FOOTNOTES:
[14] Katzmann’s successor. Katzmann was retained as special assistant in the Sacco-Vanzetti case.
CHAPTER FOURTEEN
THE CONFESSIONS
It is not unusual for a notable murder case to have several confessions as a by-product. Where these are false, they are either the notoriety-seeking of a psychopathic misfit or the effort of some criminal to obtain a pardon for a crime he has committed in order to stand trial for one he has not. In the latter case he can plan, once safely pardoned, to repudiate his confession.
Such was, no doubt, the motive of Augusto Pasquale, under life imprisonment in New York for kidnaping, when in May 1922 he confessed to being one of the South Braintree gunmen. According to his story he had met two strangers in a Bowery saloon who asked him if he wanted to pull a job with them in a factory in South Braintree. He agreed, and they went from New York to Boston by train to pick up a car. Pasquale did not know the make of car nor did he seem to be familiar with the geography of South Braintree. He said that he and the others held up an auto with the payroll in it. When the paymaster and guard drew their guns, they shot them, took over the auto, drove a quarter of a mile, then hopped a train to New York. His story was so obviously concocted that the police did not even pretend to take it seriously.[15]
The confession of Frank “the Winker” Silva to being a member of the gang that staged the Bridgewater holdup was a matter of more substance. Silva did not make his confession until Sacco and Vanzetti were dead—and then only after he was paid for it—but Moore had been aware of some of its details as early as 1922.

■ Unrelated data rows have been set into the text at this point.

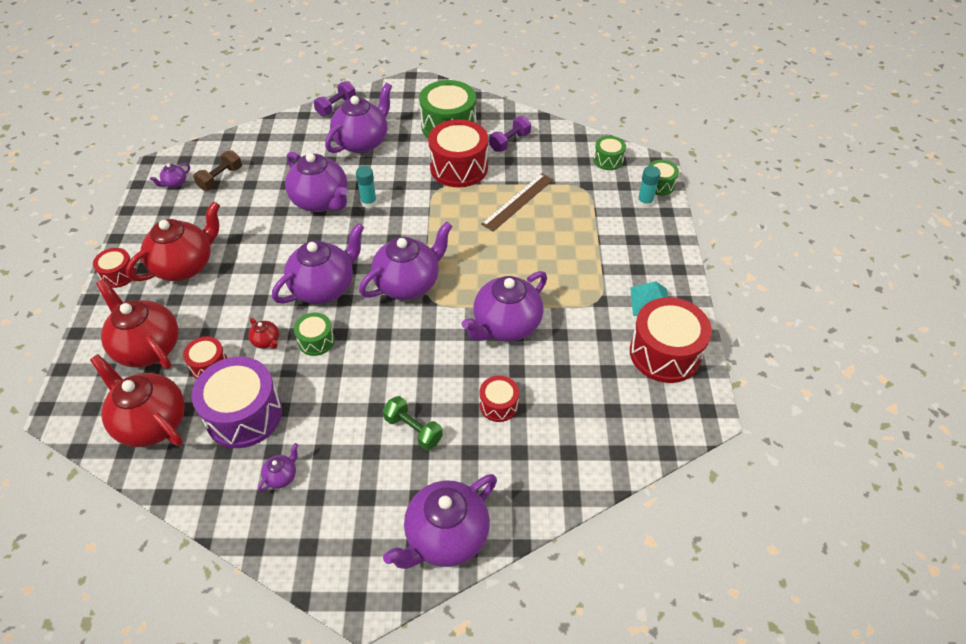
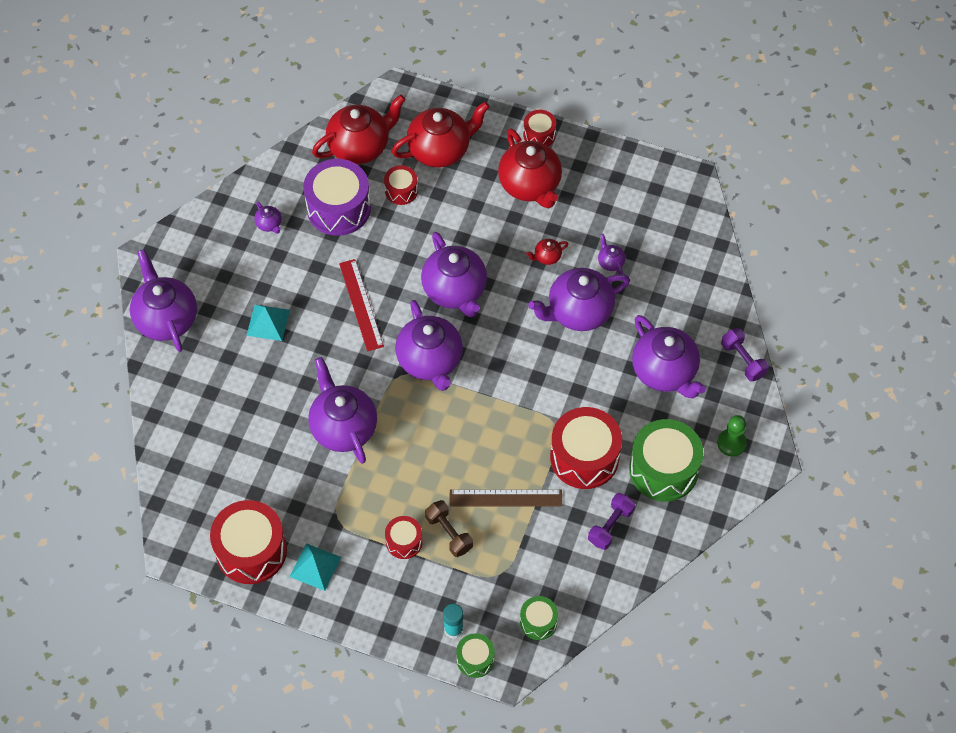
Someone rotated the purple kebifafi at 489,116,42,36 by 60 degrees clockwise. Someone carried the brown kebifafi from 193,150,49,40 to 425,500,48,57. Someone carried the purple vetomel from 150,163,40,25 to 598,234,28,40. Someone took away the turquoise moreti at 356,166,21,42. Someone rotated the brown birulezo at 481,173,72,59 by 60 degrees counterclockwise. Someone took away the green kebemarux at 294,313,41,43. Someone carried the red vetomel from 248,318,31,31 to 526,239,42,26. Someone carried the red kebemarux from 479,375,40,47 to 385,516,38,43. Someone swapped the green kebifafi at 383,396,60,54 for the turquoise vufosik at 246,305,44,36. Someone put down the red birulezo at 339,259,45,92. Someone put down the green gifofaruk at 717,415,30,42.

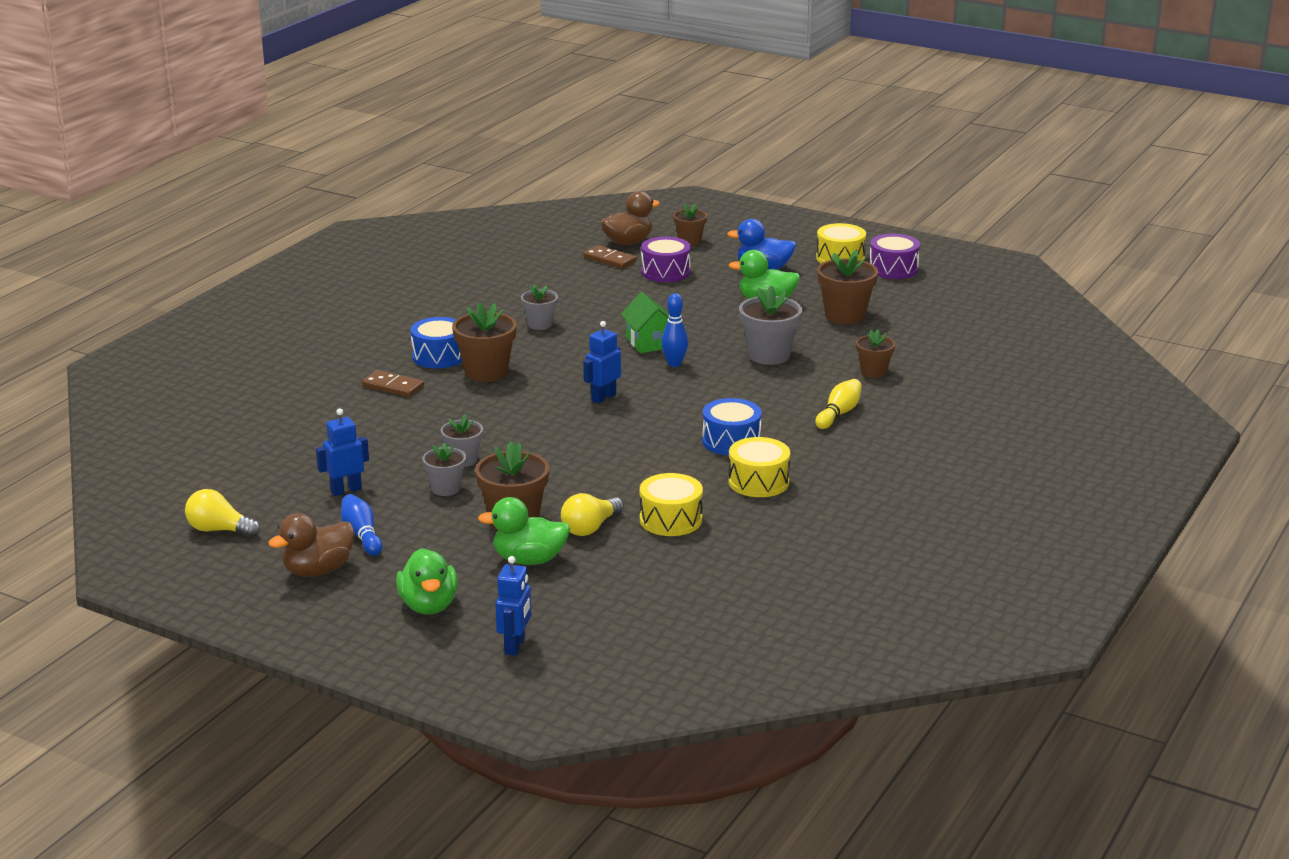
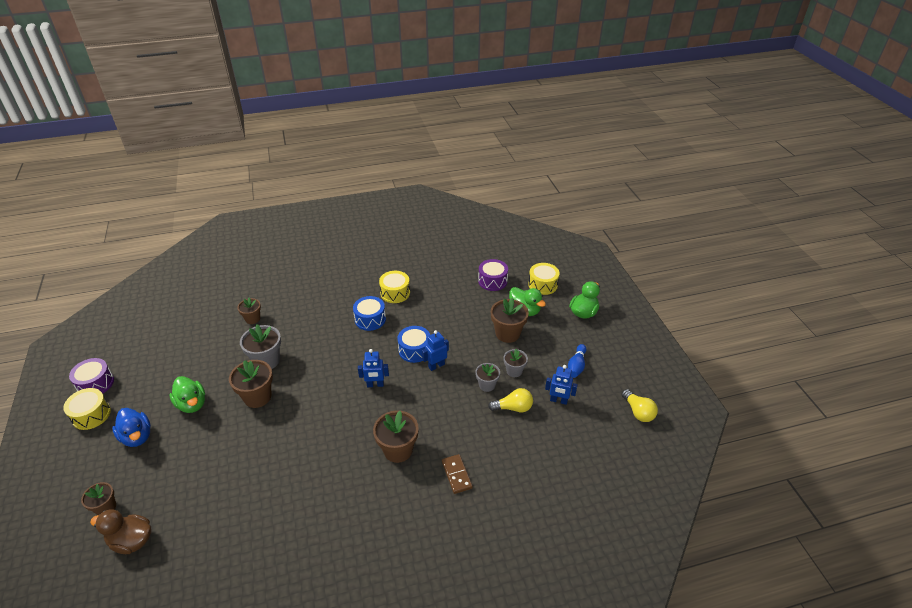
Someone carried the purple kebemarux from 641,236,50,46 to 478,259,30,32. Someone took away the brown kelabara at 583,245,54,24. Someone carried the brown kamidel from 817,249,61,75 to 229,360,44,48. Someone took away the grey kamidel at 521,284,37,46. Someone took away the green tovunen at 621,292,48,61. Someone took away the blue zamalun at 661,293,27,74. Someone carried the blue kebemarux from 410,317,52,51 to 398,326,32,37. Someone took away the yellow zamalun at 815,379,47,50. Someone carried the yellow kebemarux from 640,473,63,63 to 528,263,32,32. Someone carried the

Jack Callahan, an ex-bank burglar turned journalist, who still kept his underworld contacts, was the go-between who persuaded Silva to sell his story to the Outlook and Independent, where it appeared in 1928.
Silva, at the time of the Bridgewater holdup, was thirty-five years old. He had come to Boston from Italy at the age of ten, and still spoke English with an accent, although his close-set face with its clipped mustache looked more American than Italian. Sensual, indolent, usually down on his luck, as readily a pimp as a mugger, Silva was the petty-criminal type not uncommon in the North End, where the brown, wrinkled-faced old women would draw their shawls tighter in contempt as he passed.
When the police seemed too active Silva would take a job, but never for long. In 1916, he told Callahan, he had worked briefly in the L. Q. White factory in Bridgewater, but soon returned to Hanover Street. His favorite hangout there was Jimmy “Big Chief” Mede’s shoeshine parlor and cigar stand, where a few of the boys were always talking about easy money, figuring things out. Jimmy was a dark-eyed, heavy-browed Sicilian who asked questions and let others do the answering.
According to Silva, he had told Jimmy it would be easy enough to go down to Bridgewater the day before Christmas and snatch the payroll. He figured it would amount to twenty or thirty thousand dollars.